House and Home

It is hard to pinpoint the moment Kevin Titzer’s latest art project truly began. The Evansville native’s series of sculptural houses made of gathered recycled materials technically started in Guadalajara, Mexico.

The previous year, Titzer worked with a theater group, La Tortue Noir, in his current city of Alma in Quebec, Canada, in collaboration with another theater group, Luna Morena, in Guadalajara to build life-size puppets and props. Through that connection, Titzer was invited to travel down to Guadalajara for an art residency during a Day of the Dead festival. He didn’t have enough time to prepare a full body of work. Instead, Titzer had to improvise.

“I just decided to go down with nothing, which was unusual for me,” he says. “I decided, OK I’ll do a little experiment. I’ll go down there and collect materials from the street and see what happens. So that’s what I did, and it went really well.”

The outcome was a house-like structure made from recycled and repurposed materials found throughout Guadalajara. The success of the installation inspired a series of other similar projects — the first in Guadalajara, two in Quebec, and a soon-to-be fourth in Evansville.

With the next project planned for the University of Southern Indiana on Sept. 17, an argument could be made that the foundation for Titzer’s project truly began during his time as a student at USI.

It is where the Central High School and USI alum first started making his figures, which have continued to appear throughout his career and can be found hidden away throughout the series of houses created in Quebec and Guadalajara.

The figures today are sculptural, though they began more puppet-like during Titzer’s time as a student. This irony is not lost on Titzer — it was the theater puppets and props that led him to the first house in Guadalajara.

“It’s kind of coming full circle,” he says. “Because that’s where I started making the figures in university there.”

After his residency at USI, another project will be installed in Alma during the winter. Next year, the series will take him to Norway, and he hopes to have several more lined out by next year.

How did you start making the figures that have appeared throughout your career?
I can’t seem to get away from my figures. I started making figures honestly out of pure laziness — a lazy student. I had a wood class and a ceramics class, and I had two finals. I thought, “Can I do a project I can submit to both?” So I started making heads out of clay and bodies out of wood, and I killed two birds with one stone and got two grades for one project. I was like, “This is pretty cool. Maybe I’ll explore this a little more.” And I’m still doing them, but they’ve changed quite a bit over the years.

How have they changed?
I hope they have gotten better. When I first started doing them, they were more puppet-like. They have just kind of evolved over the years, where my wood carving skills got better and I started incorporating different materials.

How was the first project received in Guadalajara?
The community reacted in a whole different way because it was materials from their community they recognized, so they had a bigger connection with it. I thought there’s something here.

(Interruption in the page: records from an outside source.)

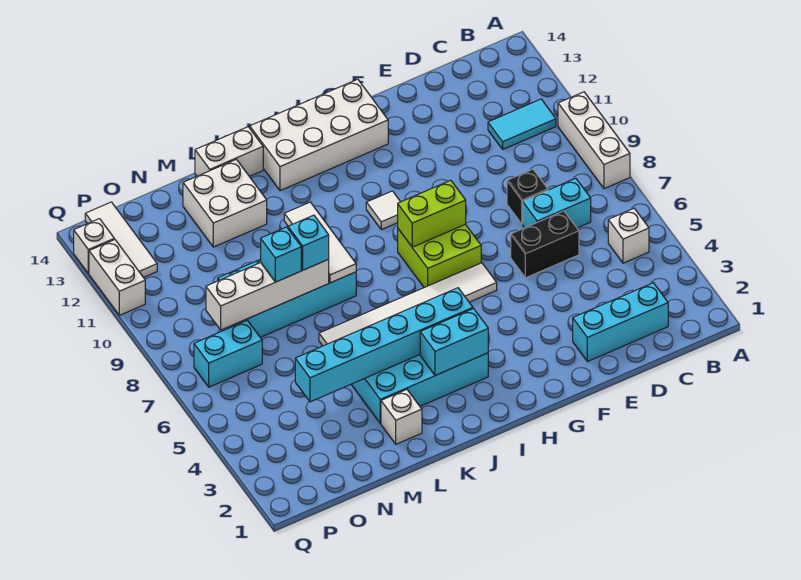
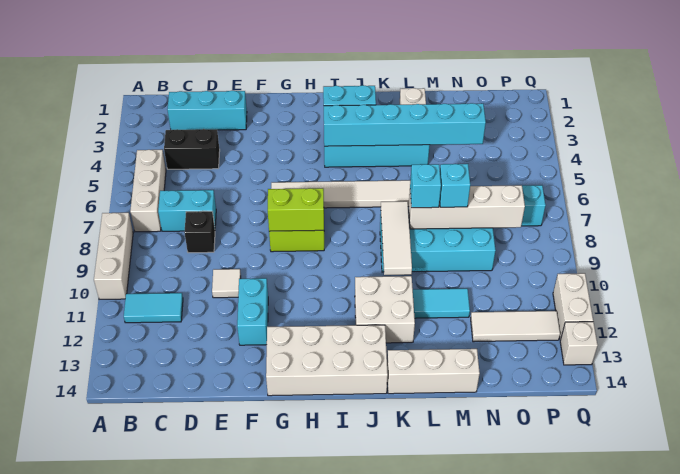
white brick B5 level 1 -> white brick B5:B7 level 1
black brick D6:E6 level 1 -> black brick C4:D4 level 1
none -> cyan brick F11:F12 level 1
white tile H10 level 1 -> white tile E10 level 1
white brick K14:L14 level 1 -> white brick K14:M14 level 1
none -> cyan tile L11:M11 level 1
white brick L12:M13 level 1 -> white brick J11:K12 level 1
white tile P12:P14 level 1 -> white tile N12:P12 level 1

If I go to different places and different communities and different countries, I’ll never know what I find. Different communities throw away different things and value different things, so it will be a different project every time. And it will be a different design, because I’ll never know what I’ll find.

Will the project at USI be a permanent installation?
None of these are permanent. That’s another big aspect of the project — that it’s temporary. I use recycled materials from the community, and honestly I think it’s from that short experience with the theater. I kind of liked the idea of things being more ephemeral.

Until now, I was making sculpture. Everything has to be crafted very well thinking of the future and how people are going to own this and being very much wrapped up in pride of craftsmanship, which is great. But it also is, after so many years of doing that, refreshing to do something that is designed not to last. I think of it more in a theater context. It is there for a short time and whoever experiences it has it in their minds, then it goes away forever.

With Evansville being your hometown, do you have a preconceived notion of what the project at USI will look like?
Yes and no. The design I have no idea; the design depends on the materials. It’s been a while since I’ve been back, but I kind of have a better idea of where to find stuff. That will make the experience a little bit different, too. That’s kind of the exciting part about when I’m able to go to different cities, because really there are so many unknown variables.

SEPT. 19: Public presentation with Kevin Titzer, Kleymeyer Hall, USI campus, 8600 University Blvd.
SEPT. 25: Artist Roundtable, Willard Library, 21 N. First Ave.
SEPT. 30: Exhibition Opening, Pace Galleries, USI campus.